▸ **PROBLEM REQUIREMENTS**:
Retype without changes the lines running from the one that contains "The dcae1ef55cada815dd6e72a35742d77c2a48848... series" through the one that contains "Sqrt, Max = 1.00", including both of those lines. Leave the pictures out of your answer.
START SOURCE RECORDS
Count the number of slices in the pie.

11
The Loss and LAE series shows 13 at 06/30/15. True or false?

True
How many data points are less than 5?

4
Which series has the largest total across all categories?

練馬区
END SOURCE RECORDS
START SOURCE RECORDS
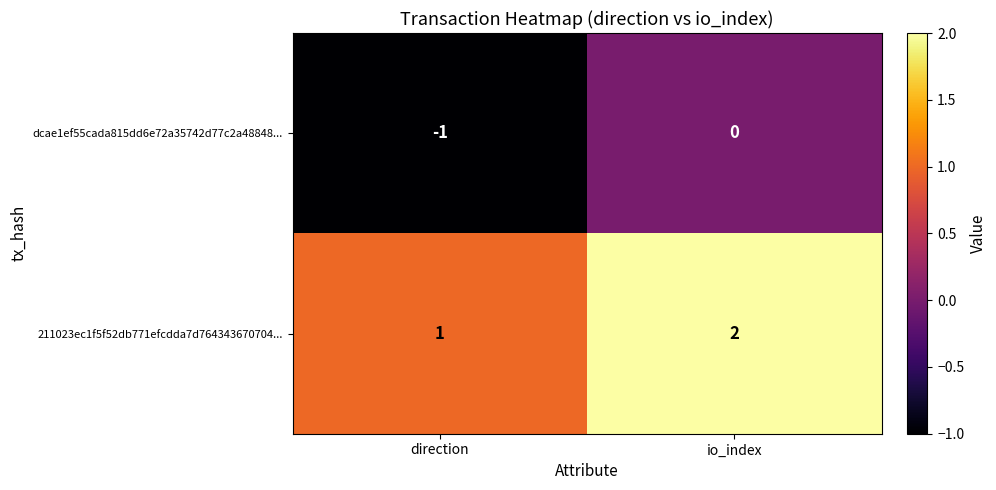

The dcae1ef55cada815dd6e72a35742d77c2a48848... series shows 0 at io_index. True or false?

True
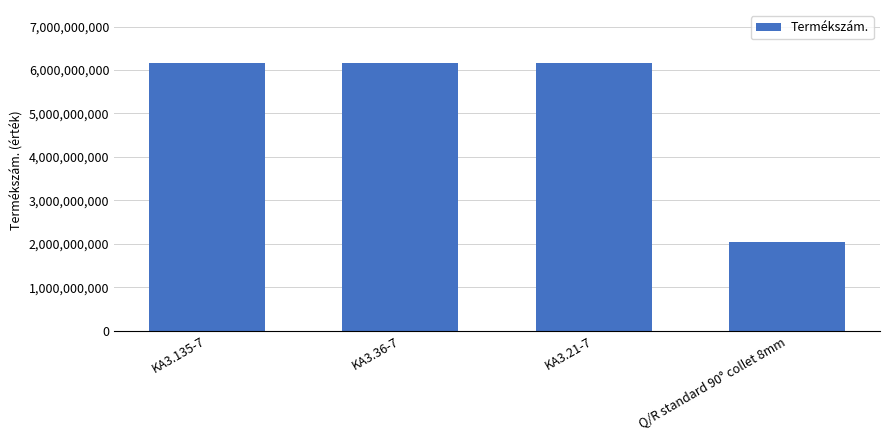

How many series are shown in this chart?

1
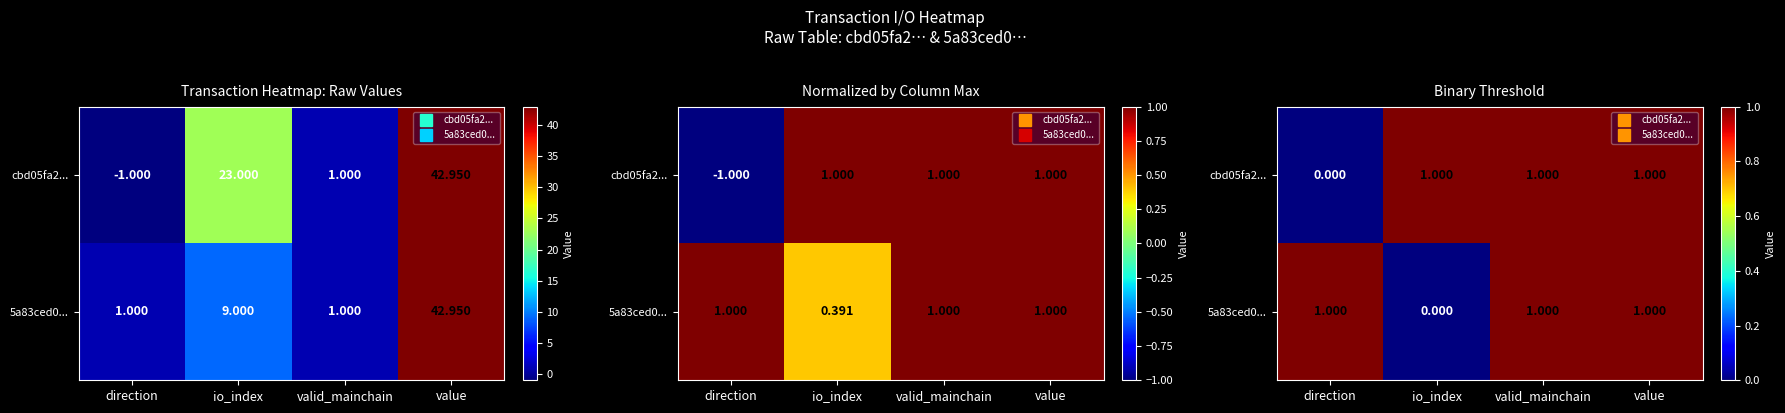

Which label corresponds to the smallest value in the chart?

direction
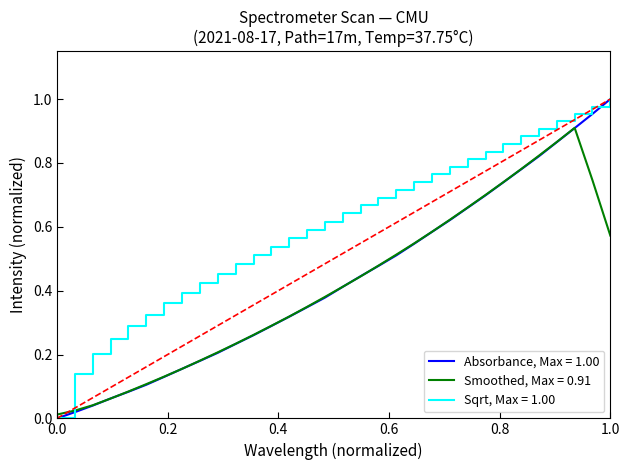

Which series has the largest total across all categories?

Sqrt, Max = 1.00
END SOURCE RECORDS
▸ **TASK RESULT**:
The dcae1ef55cada815dd6e72a35742d77c2a48848... series shows 0 at io_index. True or false?

True

How many series are shown in this chart?

1

Which label corresponds to the smallest value in the chart?

direction

Which series has the largest total across all categories?

Sqrt, Max = 1.00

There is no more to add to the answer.